Sunday, August 14, 2011

Finding the "cow-ness" of our cows

Students who've made it to the University of Minnesota campus in St. Paul and seen the cow sculptures on the lawn there will recognize the huge reclining bovine here, part of a series done by Connecticut sculptor Peter Woytuk. Woytuk has said that he wanted to emphasize the mass of the bull, to make it a part of the landscape.

The other sculpture was done by a Maine sculptor, Roger Prince. I was struck when I first saw Roger Prince's sculpture and the U of M bull how these two pieces of art had captured some aspect of bovines. Neither artist had included all the details of the real cow/bull--the reclining animal doesn't seem to have any ears. Yet in its eyes, the way the head and neck are portrayed, the bulk of the shoulders, we have a sense of an animal who has an intelligence and might be sizing us up, too.

Roger Prince doesn't want his cow, small enough to stand on a side table, to be part of the landscape. He seems to want us to view her as a curious, but solid creature. He has also chosen, to place emphasis on the head and neck, to give us a sense of curiosity in this cow. And, to give viewers a sense of solidity he's made the hooves much larger than cows' hooves are. Because of those broad hooves, we don't think anyone will be tipping this cow soon.

And the photograph shows us a real cow, one of an old breed from England, called White Park. We see its distinctive horns, the black ears and nose--a real cow, not larger or smaller, not interpreted.

Each image of cow gives us slightly different information and a different impression of "cow-ness."

When we are writing our stories, whether fiction or non-fiction, we learn so much about our characters that we often want to share all that we know, the interesting little quirks of their lives, the side roads and byways that take them out of the main direction of our story.

In fact we can't, we shouldn't tell it all , we only need to select the details that give readers a clear sense of our characters and how they are moving through the story. We bootstrap ourselves along in story-making. As we know our plot, we learn which details of character we will want to include. As we figure out details of character we have more information and more plot choices.


  1. I think by trying to get the "ness" of something, be it a character or a story, we are going for the essence and we allow the reader to do much of the work, which engages them more deeply in the story. Yes, I know that it is a cow and now I will make it my cow.

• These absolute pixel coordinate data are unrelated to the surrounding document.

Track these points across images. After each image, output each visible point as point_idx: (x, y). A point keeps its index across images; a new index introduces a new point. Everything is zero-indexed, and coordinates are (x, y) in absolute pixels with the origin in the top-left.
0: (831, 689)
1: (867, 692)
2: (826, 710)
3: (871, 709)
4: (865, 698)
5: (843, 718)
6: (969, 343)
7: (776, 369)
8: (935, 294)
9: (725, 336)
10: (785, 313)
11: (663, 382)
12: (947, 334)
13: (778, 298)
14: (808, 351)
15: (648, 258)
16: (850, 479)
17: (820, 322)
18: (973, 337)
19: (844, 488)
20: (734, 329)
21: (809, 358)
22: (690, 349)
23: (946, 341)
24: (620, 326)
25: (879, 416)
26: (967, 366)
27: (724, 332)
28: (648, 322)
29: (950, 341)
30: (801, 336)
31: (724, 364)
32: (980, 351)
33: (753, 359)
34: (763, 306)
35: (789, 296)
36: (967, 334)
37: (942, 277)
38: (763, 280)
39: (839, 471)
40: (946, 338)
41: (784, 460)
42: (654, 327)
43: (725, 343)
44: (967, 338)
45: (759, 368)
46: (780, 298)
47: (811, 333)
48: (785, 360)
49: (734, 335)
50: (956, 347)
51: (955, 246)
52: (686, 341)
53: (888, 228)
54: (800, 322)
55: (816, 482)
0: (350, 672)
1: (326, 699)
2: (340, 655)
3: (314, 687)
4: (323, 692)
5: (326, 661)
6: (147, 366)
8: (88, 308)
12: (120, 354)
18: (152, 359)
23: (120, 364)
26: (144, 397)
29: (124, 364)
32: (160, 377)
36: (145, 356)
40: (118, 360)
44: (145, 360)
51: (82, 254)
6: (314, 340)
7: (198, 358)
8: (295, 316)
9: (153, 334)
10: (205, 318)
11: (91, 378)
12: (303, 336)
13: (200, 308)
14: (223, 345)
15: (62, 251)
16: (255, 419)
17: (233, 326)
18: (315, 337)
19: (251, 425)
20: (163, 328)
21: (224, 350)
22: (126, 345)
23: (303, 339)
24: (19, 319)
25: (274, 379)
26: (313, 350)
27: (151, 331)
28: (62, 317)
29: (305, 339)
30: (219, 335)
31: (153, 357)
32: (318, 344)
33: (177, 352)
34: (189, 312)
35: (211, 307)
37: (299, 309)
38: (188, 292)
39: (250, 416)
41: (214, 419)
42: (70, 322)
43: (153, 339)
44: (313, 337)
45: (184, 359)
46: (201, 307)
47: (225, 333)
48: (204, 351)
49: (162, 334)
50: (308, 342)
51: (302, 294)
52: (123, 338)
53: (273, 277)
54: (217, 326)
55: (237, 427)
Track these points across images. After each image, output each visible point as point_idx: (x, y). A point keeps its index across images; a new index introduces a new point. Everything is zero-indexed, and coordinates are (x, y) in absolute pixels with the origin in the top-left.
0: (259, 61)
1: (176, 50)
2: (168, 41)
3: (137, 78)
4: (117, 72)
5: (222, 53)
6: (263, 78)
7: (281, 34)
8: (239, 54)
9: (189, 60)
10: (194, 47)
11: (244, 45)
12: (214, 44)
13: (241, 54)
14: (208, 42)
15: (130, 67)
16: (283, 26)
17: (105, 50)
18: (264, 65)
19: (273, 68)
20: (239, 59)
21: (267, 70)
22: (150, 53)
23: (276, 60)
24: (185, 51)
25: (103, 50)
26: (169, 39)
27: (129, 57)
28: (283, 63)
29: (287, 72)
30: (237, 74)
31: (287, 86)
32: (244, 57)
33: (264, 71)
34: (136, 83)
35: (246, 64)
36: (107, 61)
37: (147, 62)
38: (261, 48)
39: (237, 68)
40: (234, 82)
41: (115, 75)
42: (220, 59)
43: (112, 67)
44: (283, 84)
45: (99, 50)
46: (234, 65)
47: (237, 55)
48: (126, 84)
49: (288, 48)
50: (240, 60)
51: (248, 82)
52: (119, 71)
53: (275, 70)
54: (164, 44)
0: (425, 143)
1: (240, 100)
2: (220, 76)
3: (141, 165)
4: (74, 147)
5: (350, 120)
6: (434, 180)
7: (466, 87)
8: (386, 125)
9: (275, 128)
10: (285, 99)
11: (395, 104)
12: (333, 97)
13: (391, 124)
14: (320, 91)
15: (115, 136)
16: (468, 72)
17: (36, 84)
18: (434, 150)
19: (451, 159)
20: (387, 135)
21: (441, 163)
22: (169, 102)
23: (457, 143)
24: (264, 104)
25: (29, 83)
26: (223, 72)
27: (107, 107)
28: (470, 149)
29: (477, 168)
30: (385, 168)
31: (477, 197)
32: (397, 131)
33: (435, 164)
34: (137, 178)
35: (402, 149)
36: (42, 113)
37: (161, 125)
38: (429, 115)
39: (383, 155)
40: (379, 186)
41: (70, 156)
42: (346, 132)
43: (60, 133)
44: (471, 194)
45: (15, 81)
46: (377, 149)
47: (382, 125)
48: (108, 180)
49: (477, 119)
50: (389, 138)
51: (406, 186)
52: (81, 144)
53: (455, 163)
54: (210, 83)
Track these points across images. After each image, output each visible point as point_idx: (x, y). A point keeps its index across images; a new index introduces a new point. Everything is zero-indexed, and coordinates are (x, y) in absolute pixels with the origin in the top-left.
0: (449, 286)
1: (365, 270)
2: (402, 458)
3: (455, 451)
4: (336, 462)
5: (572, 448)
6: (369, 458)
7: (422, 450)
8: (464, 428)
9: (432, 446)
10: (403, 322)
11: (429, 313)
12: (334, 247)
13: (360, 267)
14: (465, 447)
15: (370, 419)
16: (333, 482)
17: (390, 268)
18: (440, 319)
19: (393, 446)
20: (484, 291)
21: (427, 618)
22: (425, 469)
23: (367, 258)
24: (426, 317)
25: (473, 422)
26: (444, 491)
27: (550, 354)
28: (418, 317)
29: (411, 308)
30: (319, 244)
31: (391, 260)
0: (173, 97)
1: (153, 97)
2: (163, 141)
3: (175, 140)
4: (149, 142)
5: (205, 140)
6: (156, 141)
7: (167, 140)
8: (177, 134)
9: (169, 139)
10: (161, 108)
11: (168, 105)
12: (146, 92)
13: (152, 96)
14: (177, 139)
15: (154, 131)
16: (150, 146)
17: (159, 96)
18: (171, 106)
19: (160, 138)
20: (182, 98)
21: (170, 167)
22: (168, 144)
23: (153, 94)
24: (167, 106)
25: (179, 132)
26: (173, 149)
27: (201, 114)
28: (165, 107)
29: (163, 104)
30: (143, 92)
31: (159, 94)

  2. This post makes me miss our early morning walks with occasional visits to the U of M campus (and the bakery afterward). I am just back from two weeks in Vermont, where we watched a small herd of cows (a dozen) grazing in our mountain pasture. Each had its own personality within the herd, including the littlest calf, all curiosity and eagerness (until Mama warned him to stay away from pesky humans). Cowness indeed.

  3. Oh Jackie, like the books you write you help us to see the world. Comparing sculpture and writing is perfection. And to think or wonder how much more detail the artists put in at first and what they decided to take away. We, the creators, needs to know so much more than the viewer/reader. The tricky part is to know what the viewer/reader needs to know. And that always seems to be a matter of trust.

  4. These pictures are so visual! Seemingly small choices lead to big differences in points of emphasis--which reflect a core truth while not being exact truth.